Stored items
====================

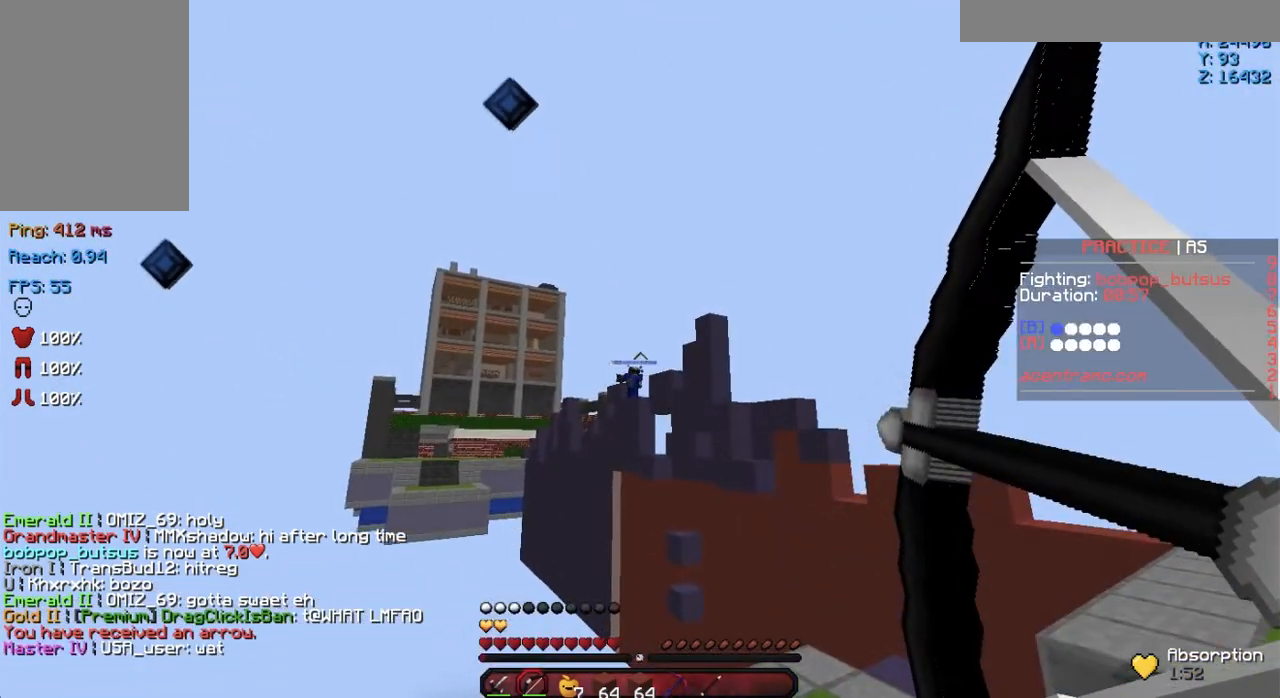
{"keys": ["d"], "mouse": [], "events": [[417, "mouse_right", "up"], [467, "d", "down"]]}
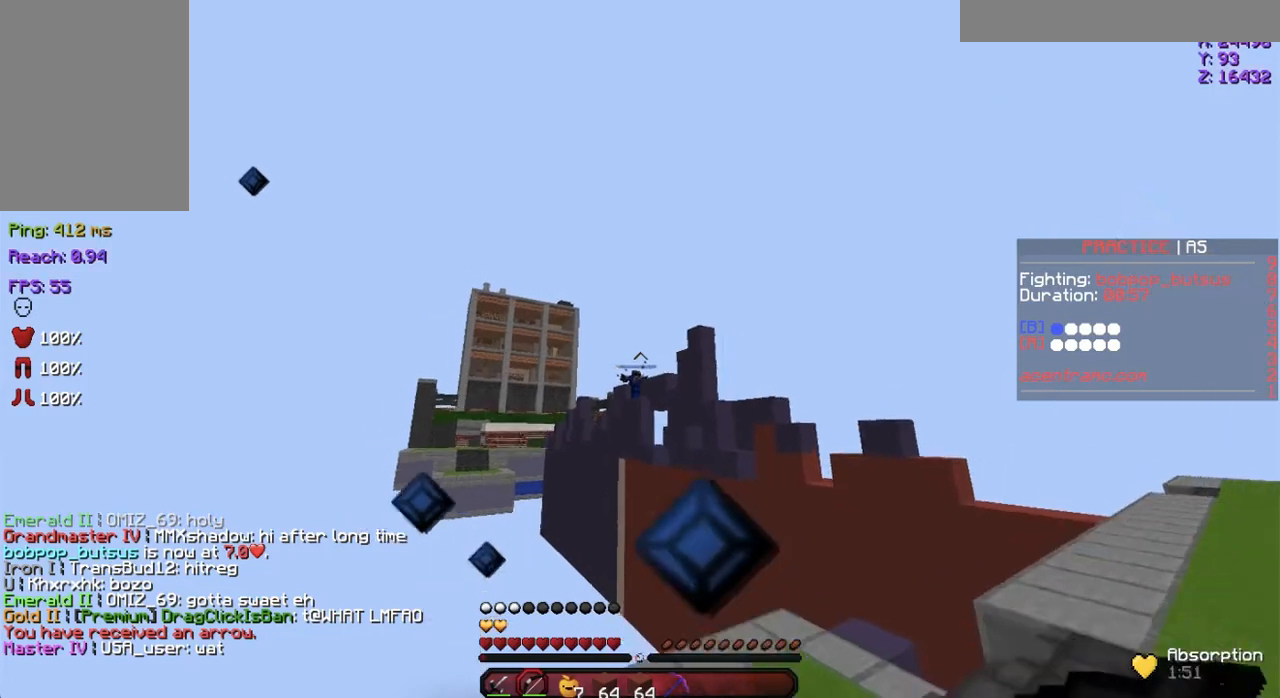
{"keys": ["d"], "mouse": [], "events": []}
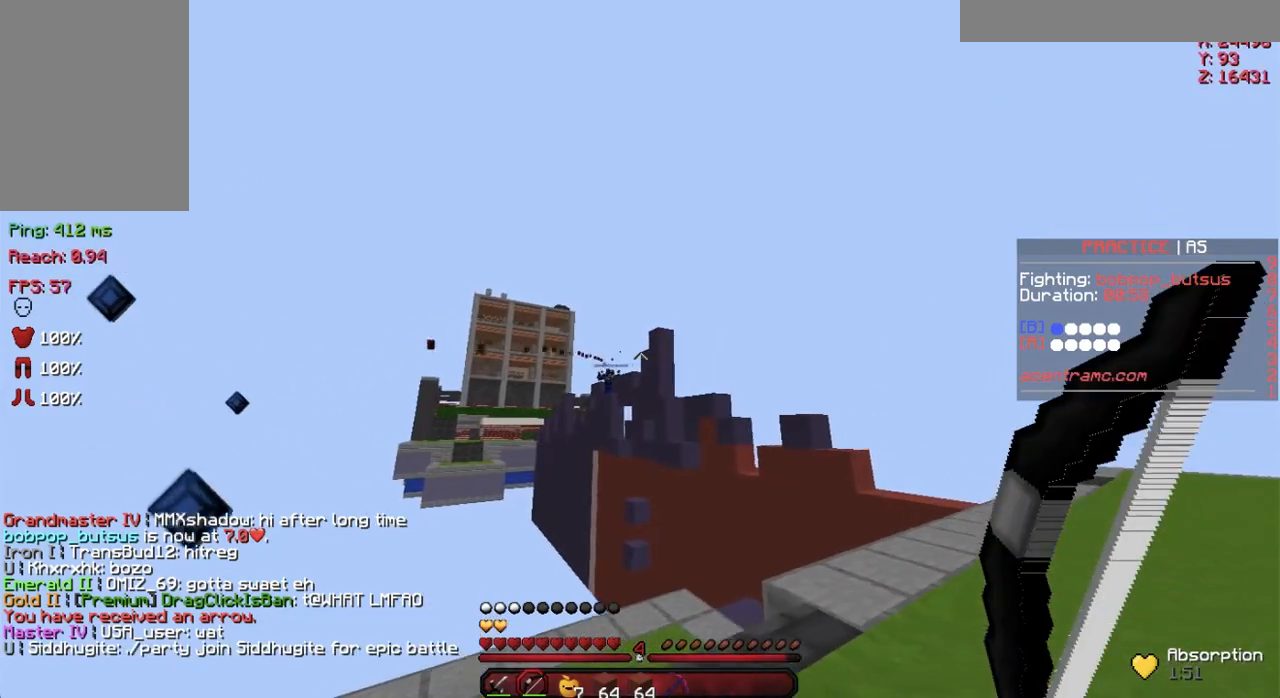
{"keys": ["w"], "mouse": [], "events": [[467, "d", "up"], [467, "w", "down"]]}
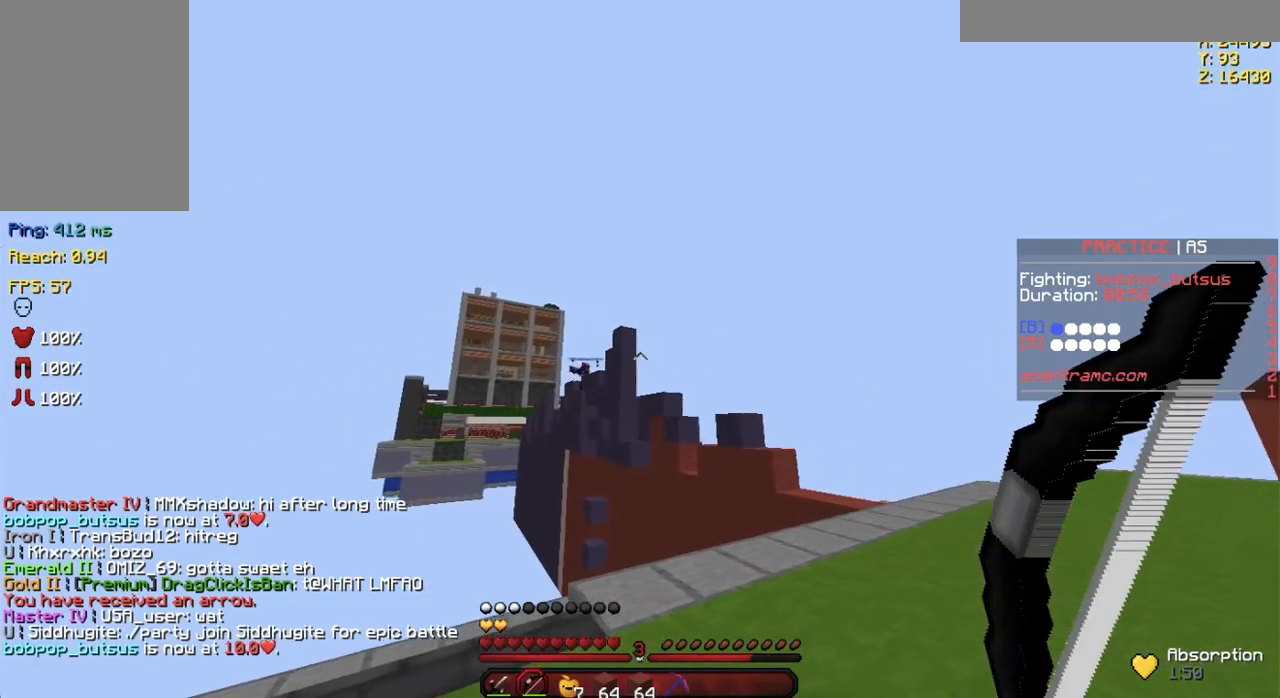
{"keys": ["w"], "mouse": [], "events": []}
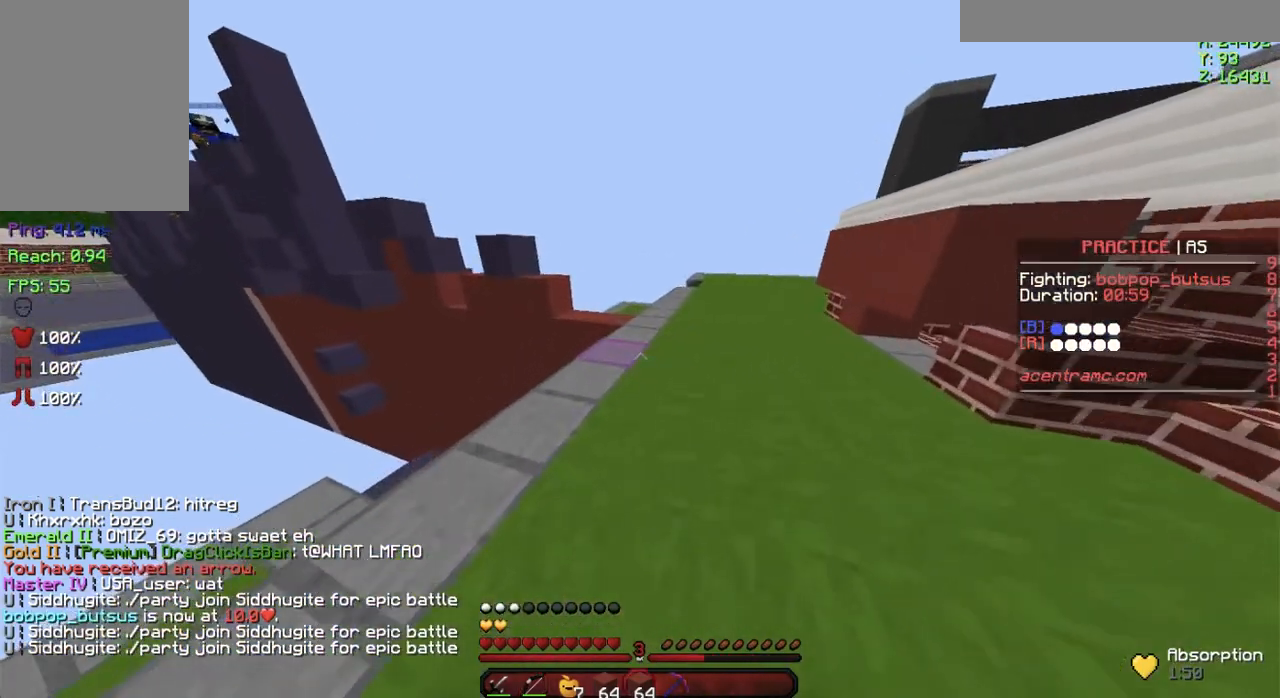
{"keys": ["w"], "mouse": [], "events": [[183, "space", "down"], [450, "space", "up"]]}
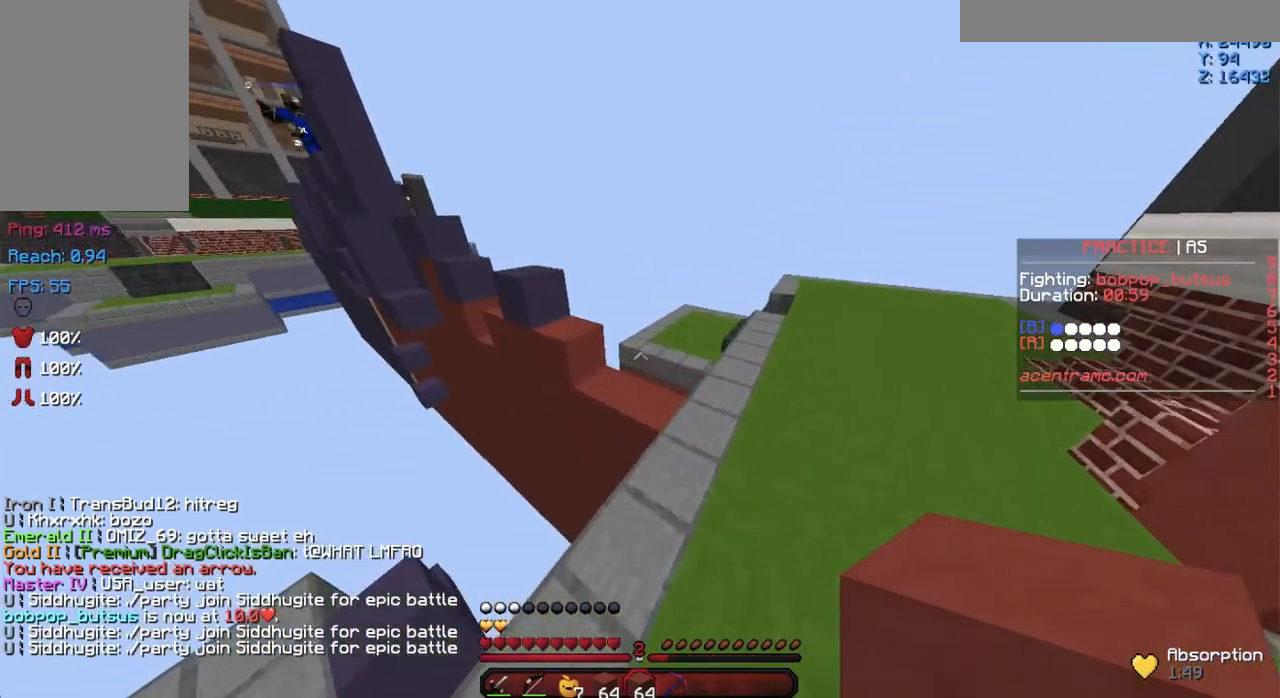
{"keys": ["w"], "mouse": [], "events": [[217, "space", "down"], [384, "space", "up"]]}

====================

**Task directions**
Every line that contains "space" should be copied out of the data.

**Worked solution**
{"keys": ["w"], "mouse": [], "events": [[183, "space", "down"], [450, "space", "up"]]}
{"keys": ["w"], "mouse": [], "events": [[217, "space", "down"], [384, "space", "up"]]}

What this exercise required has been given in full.